> _ФРАГМЕНТ ТЕКСТА_:
***
И шутливая нежность, свойственная ей в отношениях с довольно широким кругом тянувшихся к ней известных и неизвестных, молодых и не очень молодых ученых, филологов, переводчиков, художников и прочих посетителей ее дома, была неподдельна и очень притягательна.
Утраченное ныне “искусство” юмористически обыграть очередную выходку судьбы, низвести горькое до смешного, исключив даже намек на патетику, Н. Я. пустила теперь, что называется, в оборот. Так она скрашивала общение с людьми, скрывая свою безграничную усталость и от других, да и от самой себя.
Вот один из образчиков ее манеры “снижения”: “Все говорят, что курить вредно. Вот я курю две пачки «Беломора» в день и никак не сдохну!” Такая бравада, когда она уже почти не вставала – худенькая, маленькая – один нос и глаза, – давала понять, что смерти она не боится, а ждет.
Живя в убогой однокомнатной квартире, расположенной на первом этаже “хрущобы”, она представляла себя владелицей “роскошного” жилища, – лучше не надо! Она обставила ее с любовью, купив “по дешевке”, как она мне сказала, подержанную мебель – бюро, туалет, шкаф и диван. Единственной ценной вещью в ее квартире была старинная бронзовая птица из Армении, которую они с Мандельштамом, по ее свидетельству, всегда “таскали за собой”. Она да еще очень старое французское издание “Исповеди” бл. Августина, которое “любил читать Ося”, было, кажется, всё, что осталось от их совместного имущества.
Но предметом ее “настоящей” гордости был крохотный совмещенный санузел и – о, чудо! – личный унитаз. На него она “никогда не могла налюбоваться”, оставляя дверь в ванную всегда открытой. Она даже могла пошутить: “Лелька, сядьте так, чтобы я «его» видела”. А иногда “ревниво” говорила какому-нибудь своему гостю: “Что-то вы зачастили к моему лучшему другу!”
Н. Я. на полном “серьезе” собиралась посвятить свою “Третью книгу” Русскому Сортиру, во всех историософских аспектах этому поистине иррациональному явлению народной жизни. Да уж, этого она навидалась, живя в снимаемых каморках или общежитиях с “удобствами на дворе” или “в конце коридора”. Она любила посмаковать свои будущие обобщения, которых хватало и на “ума холодных наблюдений и сердца горестных замет”.
Но этот замысел, к сожалению, не был осуществлен. “Третья книга” Н. Я., опубликованная посмертно, была составлена без ее участия из различных записей, найденных в ее архиве. Она чрезвычайно интересна, особенно в той части, где опубликованы ее комментарии к поздним стихам Мандельштама.
Еще до знакомства с Н. Я. я имела представление о семейном “шутейном” стиле по очаровательному юмору ее брата – Евгения Яковлевича Хазина. Будучи человеком скорее грустным, чем веселым, он никогда не изменял своему правилу шутить надо всем, начиная с жены, которую называл “Гаврила”, что очень смешно контрастировало с артистично-капризной натурой Елены Михайловны. Доставалось и сестре “Надьке”. Скептически посмеиваясь, он как-то сказал: “Надька что-то там расписалась…” Были и другие замечания о ней в этом роде.
***
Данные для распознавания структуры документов
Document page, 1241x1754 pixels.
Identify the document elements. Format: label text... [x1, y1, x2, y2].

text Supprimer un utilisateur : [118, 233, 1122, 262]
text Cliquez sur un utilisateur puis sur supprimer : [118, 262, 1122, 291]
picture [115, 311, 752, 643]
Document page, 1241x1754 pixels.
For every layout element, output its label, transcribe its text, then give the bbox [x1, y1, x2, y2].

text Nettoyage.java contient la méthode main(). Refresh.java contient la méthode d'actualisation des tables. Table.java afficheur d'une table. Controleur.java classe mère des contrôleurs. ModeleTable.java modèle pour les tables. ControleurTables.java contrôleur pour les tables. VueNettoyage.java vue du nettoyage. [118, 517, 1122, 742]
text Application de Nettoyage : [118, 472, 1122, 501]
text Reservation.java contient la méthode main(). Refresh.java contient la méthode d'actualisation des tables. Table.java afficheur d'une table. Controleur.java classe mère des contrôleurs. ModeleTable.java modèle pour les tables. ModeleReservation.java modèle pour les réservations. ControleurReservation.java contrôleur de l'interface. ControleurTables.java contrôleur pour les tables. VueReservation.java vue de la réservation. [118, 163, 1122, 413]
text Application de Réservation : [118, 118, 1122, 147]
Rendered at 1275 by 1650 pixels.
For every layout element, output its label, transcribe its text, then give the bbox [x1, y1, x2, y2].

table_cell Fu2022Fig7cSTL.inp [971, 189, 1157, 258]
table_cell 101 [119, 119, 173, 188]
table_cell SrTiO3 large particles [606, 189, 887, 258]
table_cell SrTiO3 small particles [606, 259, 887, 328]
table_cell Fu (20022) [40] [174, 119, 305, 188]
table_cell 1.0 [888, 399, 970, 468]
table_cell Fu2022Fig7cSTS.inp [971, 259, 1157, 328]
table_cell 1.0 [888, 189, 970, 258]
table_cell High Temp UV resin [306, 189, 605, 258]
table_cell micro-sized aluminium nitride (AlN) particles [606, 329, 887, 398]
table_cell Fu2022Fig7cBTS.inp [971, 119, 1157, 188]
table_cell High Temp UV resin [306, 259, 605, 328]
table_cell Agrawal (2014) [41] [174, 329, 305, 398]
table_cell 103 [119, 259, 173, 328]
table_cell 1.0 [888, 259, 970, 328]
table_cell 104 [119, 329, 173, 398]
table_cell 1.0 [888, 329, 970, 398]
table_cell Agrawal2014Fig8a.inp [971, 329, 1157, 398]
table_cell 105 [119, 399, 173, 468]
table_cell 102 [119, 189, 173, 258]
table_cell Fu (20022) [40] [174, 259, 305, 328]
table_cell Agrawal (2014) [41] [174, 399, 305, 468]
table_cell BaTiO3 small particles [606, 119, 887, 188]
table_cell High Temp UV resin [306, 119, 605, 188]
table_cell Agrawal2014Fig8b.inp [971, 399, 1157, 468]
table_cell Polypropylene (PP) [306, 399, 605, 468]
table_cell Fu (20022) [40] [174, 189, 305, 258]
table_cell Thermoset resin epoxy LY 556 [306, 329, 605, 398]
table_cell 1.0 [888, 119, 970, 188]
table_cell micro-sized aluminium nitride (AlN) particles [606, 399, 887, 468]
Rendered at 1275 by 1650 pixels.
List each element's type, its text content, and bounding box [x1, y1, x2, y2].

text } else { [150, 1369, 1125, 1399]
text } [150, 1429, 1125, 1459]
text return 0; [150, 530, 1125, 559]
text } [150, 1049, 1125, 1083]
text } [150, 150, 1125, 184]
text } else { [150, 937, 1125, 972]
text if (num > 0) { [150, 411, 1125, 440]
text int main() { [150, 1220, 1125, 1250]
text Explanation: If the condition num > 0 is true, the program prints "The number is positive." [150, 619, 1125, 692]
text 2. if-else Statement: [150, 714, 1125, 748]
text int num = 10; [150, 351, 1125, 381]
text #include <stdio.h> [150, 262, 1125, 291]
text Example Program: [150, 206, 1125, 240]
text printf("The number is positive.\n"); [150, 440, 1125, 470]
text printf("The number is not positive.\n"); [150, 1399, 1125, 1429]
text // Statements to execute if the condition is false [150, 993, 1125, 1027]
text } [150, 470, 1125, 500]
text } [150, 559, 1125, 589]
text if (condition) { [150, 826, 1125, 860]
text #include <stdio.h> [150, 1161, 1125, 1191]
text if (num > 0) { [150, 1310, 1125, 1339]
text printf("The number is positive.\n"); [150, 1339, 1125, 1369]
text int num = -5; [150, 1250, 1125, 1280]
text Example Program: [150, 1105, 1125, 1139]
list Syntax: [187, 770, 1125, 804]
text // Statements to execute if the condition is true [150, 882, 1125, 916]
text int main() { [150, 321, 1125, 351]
***
> _ЗАДАНИЕ 1_:
Ответьте по фрагменту текста на следующие вопросы:
(а) Сколько пачек «Беломора» в день, по словам Н. Я., она выкуривает?
(б) Какая вещь названа единственной ценной в ее квартире?
(в) Как Евгений Яковлевич Хазин называл свою жену?
> _ЗАДАНИЕ 2_: Выведите без изменений часть фрагмента текста: начните со слов «Еще до знакомства» и остановитесь после слов «в этом роде.».

> _РЕШЕНИЕ ЗАДАЧИ 1_:
(а) Две пачки.
(б) Старинная бронзовая птица из Армении.
(в) «Гаврила».

> _РЕШЕНИЕ ЗАДАЧИ 2_:
Еще до знакомства с Н. Я. я имела представление о семейном “шутейном” стиле по очаровательному юмору ее брата – Евгения Яковлевича Хазина. Будучи человеком скорее грустным, чем веселым, он никогда не изменял своему правилу шутить надо всем, начиная с жены, которую называл “Гаврила”, что очень смешно контрастировало с артистично-капризной натурой Елены Михайловны. Доставалось и сестре “Надьке”. Скептически посмеиваясь, он как-то сказал: “Надька что-то там расписалась…” Были и другие замечания о ней в этом роде.